Data for this task |
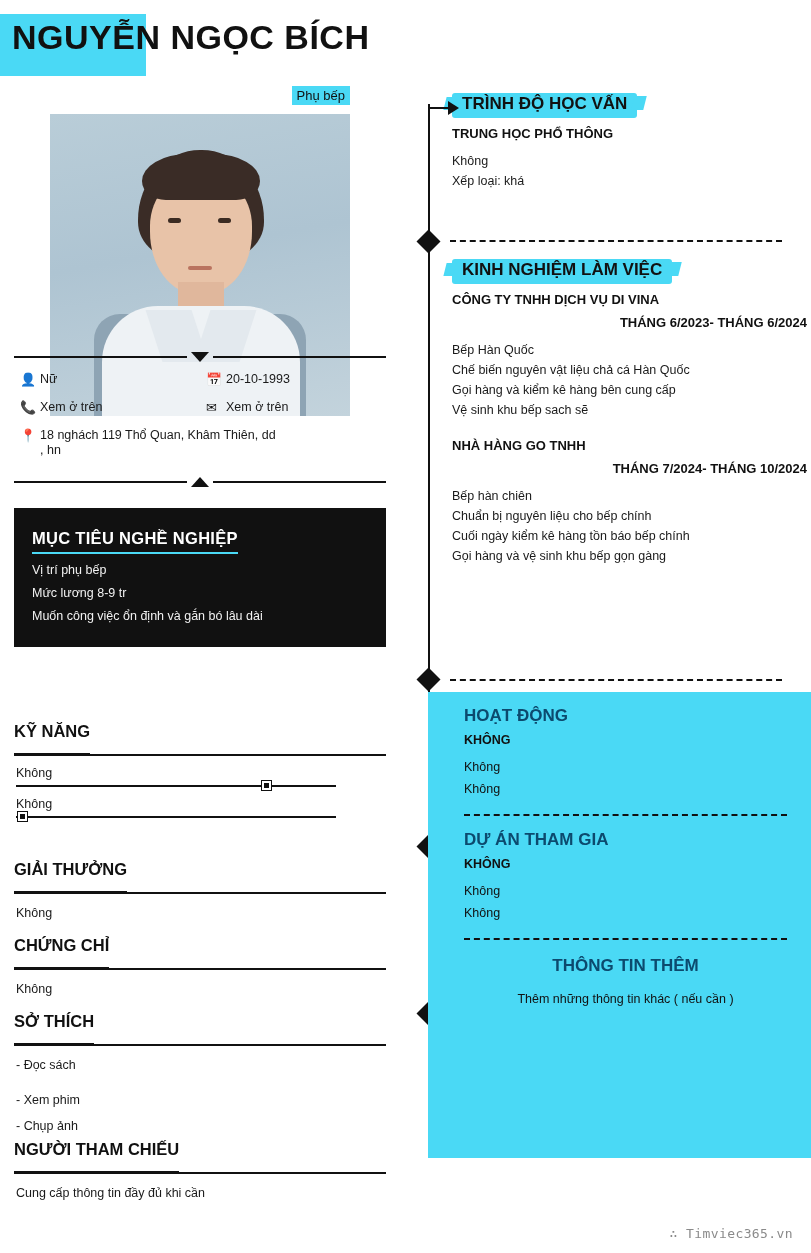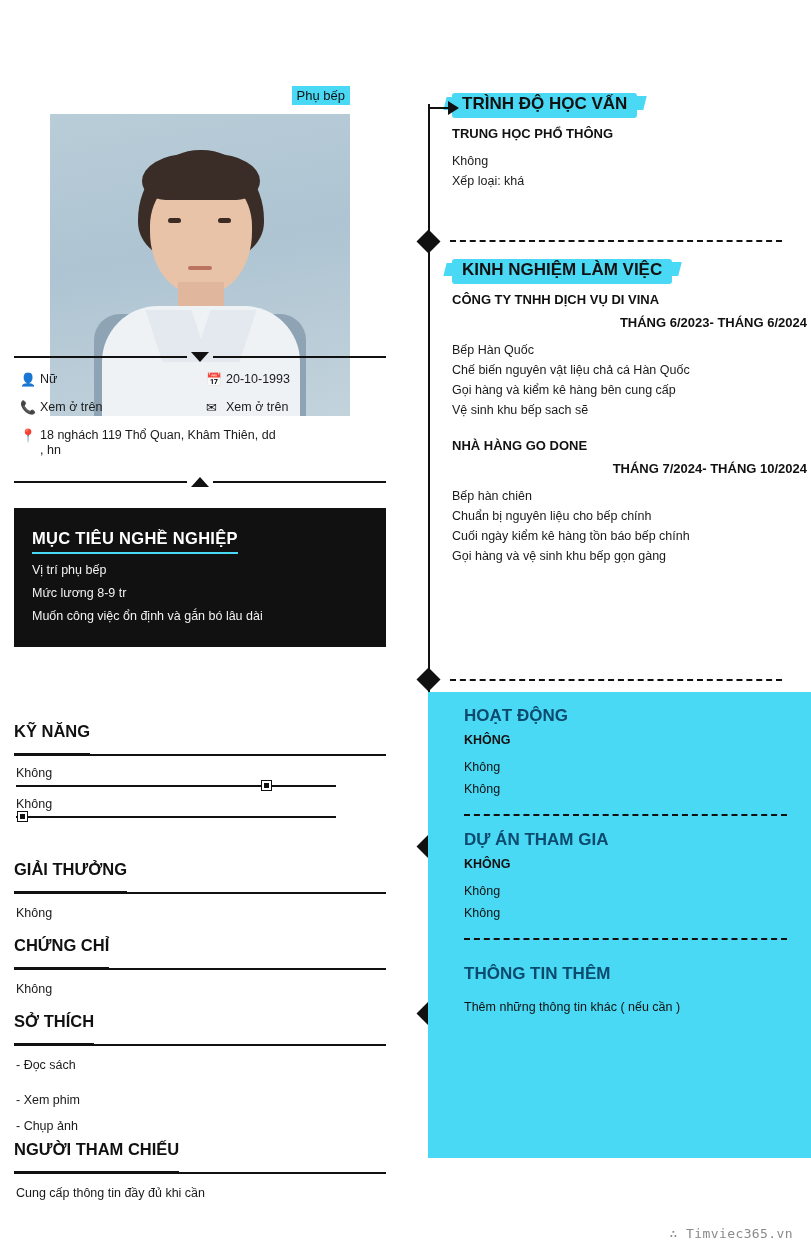--- a/index.html
+++ b/index.html
@@ -384,6 +384,10 @@
 
 <div class="cv">
 
+  <div class="header">
+    <div class="name-highlight"></div>
+    <div class="name">NGUYỄN NGỌC BÍCH</div>
+  </div>
 
   <div class="left-col">
 

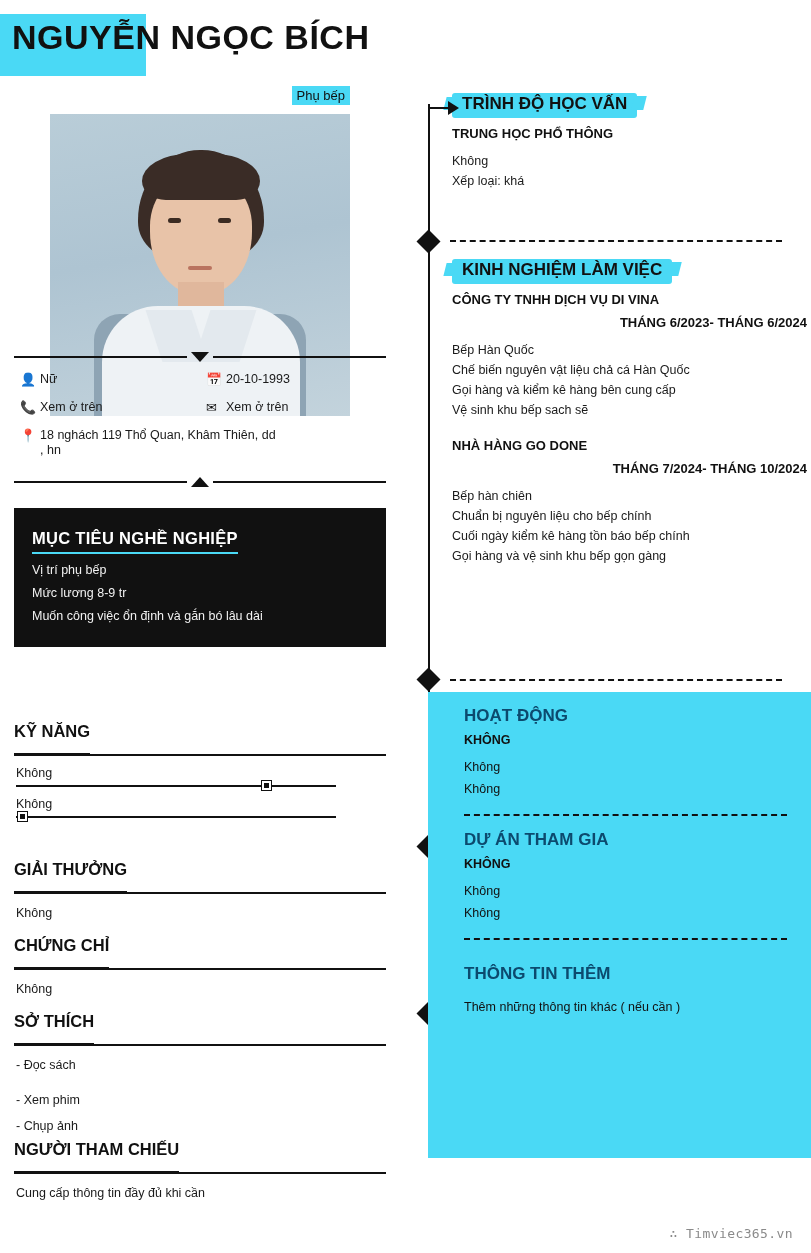--- a/index.html
+++ b/index.html
@@ -537,7 +537,7 @@
     </div>
 
     <div style="margin-top:18px;">
-      <div class="r-org">NHÀ HÀNG GO DONE</div>
+      <div class="r-org">NHÀ HÀNG GO TNHH</div>
       <div class="r-date">THÁNG 7/2024- THÁNG 10/2024</div>
       <p class="r-line r-gap">Bếp hàn chiên</p>
       <p class="r-line">Chuẩn bị nguyên liệu cho bếp chính</p>

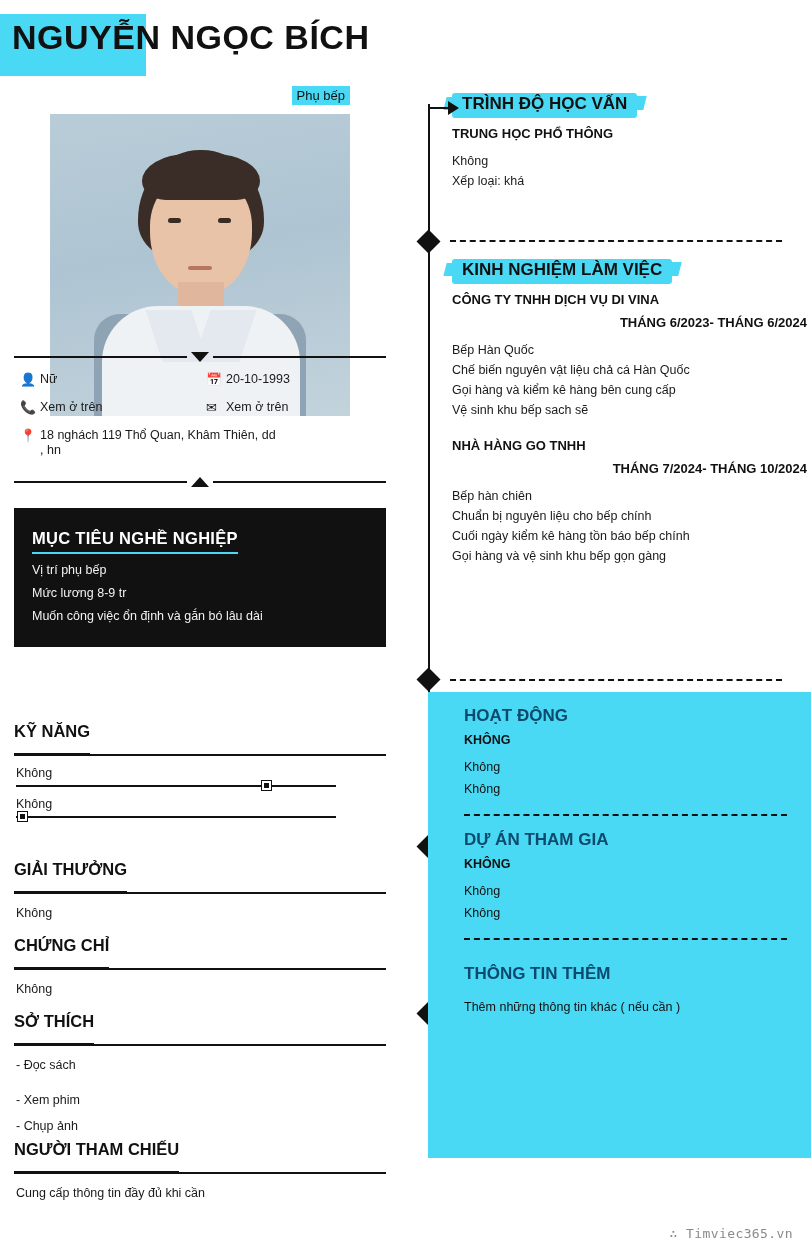--- a/index.html
+++ b/index.html
@@ -568,7 +568,7 @@
 
     <div class="dash-in"></div>
 
-    <div style="margin-top:24px;">
+    <div style="margin-top:16px;text-align:center;">
       <h2>THÔNG TIN THÊM</h2>
       <p class="ln" style="margin-top:12px;">Thêm những thông tin khác ( nếu cần )</p>
     </div>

What you need to do | Please print every record exactly as written, without the pictures.

Exercise response |
--- a/index.html
+++ b/index.html
@@ -384,6 +384,10 @@
 
 <div class="cv">
 
+  <div class="header">
+    <div class="name-highlight"></div>
+    <div class="name">NGUYỄN NGỌC BÍCH</div>
+  </div>
 
   <div class="left-col">
 

--- a/index.html
+++ b/index.html
@@ -537,7 +537,7 @@
     </div>
 
     <div style="margin-top:18px;">
-      <div class="r-org">NHÀ HÀNG GO DONE</div>
+      <div class="r-org">NHÀ HÀNG GO TNHH</div>
       <div class="r-date">THÁNG 7/2024- THÁNG 10/2024</div>
       <p class="r-line r-gap">Bếp hàn chiên</p>
       <p class="r-line">Chuẩn bị nguyên liệu cho bếp chính</p>

--- a/index.html
+++ b/index.html
@@ -568,7 +568,7 @@
 
     <div class="dash-in"></div>
 
-    <div style="margin-top:24px;">
+    <div style="margin-top:16px;text-align:center;">
       <h2>THÔNG TIN THÊM</h2>
       <p class="ln" style="margin-top:12px;">Thêm những thông tin khác ( nếu cần )</p>
     </div>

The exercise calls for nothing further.